As Yuval points out, $(F(n-1=p, n+1=q) := n)^2-1 = pq$ is the obvious interpretation. If you want to interpret the problem as specifying as a domain for the bijection a single prime p for which either $p+2$ or $p-2$ is also prime, or two primes which are part of the same twin pair but given in either order, or if n is allowed to be negative while p and q are conventionally positive, then (in any of those cases) a bijection exists if and only if twin primes are infinite in number.

If you extend both the domain and range in this way then it still works: $F(-n+1=p, -n-1=q) := n.$ Also if you extend the range and extend the domain by allowing negative primes then it still works without adding to the definition of $F$.
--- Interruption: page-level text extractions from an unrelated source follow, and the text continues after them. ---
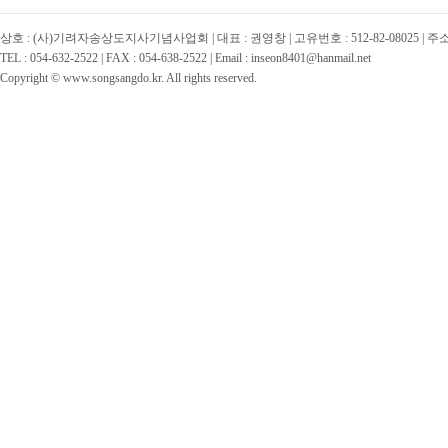
상호 : (사)기려자송상도지사기념사업회 | 대표 : 권영창 | 고유번호 : 512-82-08025 | 
TEL : 054-632-2522 | FAX : 054-638-2522 | Email : inseon8401@hanmail.net
Copyright © www.songsangdo.kr. All rights reserved.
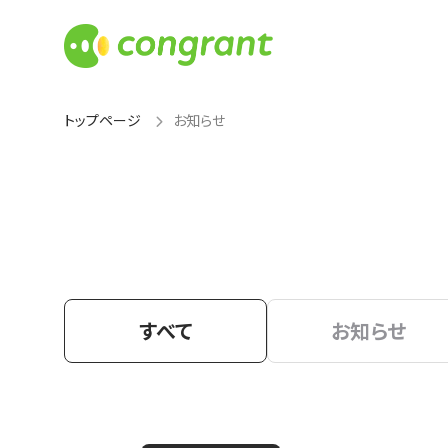
トップページ
お知らせ
すべて
お知らせ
I did this same problem for a class on number theory, the book omits a constraint that n>3 since 3^2 -1 = 8 which is divisible by 1,2,4,8 and 4 is not prime it does however hold for all n>3. Intuitively this is a consequence of the fact that 2 is the only even prime and that the product of three consecutive integers is divisible by 6 (n-1 being divisible by two would typically eliminate its candidacy for being prime EXCEPT for the n-1 = 2 case). Proving that a one-to-one correspondence exists is done by proving a that there is an iff statement relating (n-1),(n+1) being prime and (n-1)(n+1) having 4 dividers. Since this would imply that the set of all n such that n^2-1 has 4 dividers is equal to the set of n s.t. (n-1),(n+1) are prime and the function mapping a set back to itself is a trivial bijective map.

One direction is pretty easy, (n-1),(n+1) prime => s = (n-1)(n+1) = p1*p2 therefore s has 4 dividers, 1,s,p1, and p2.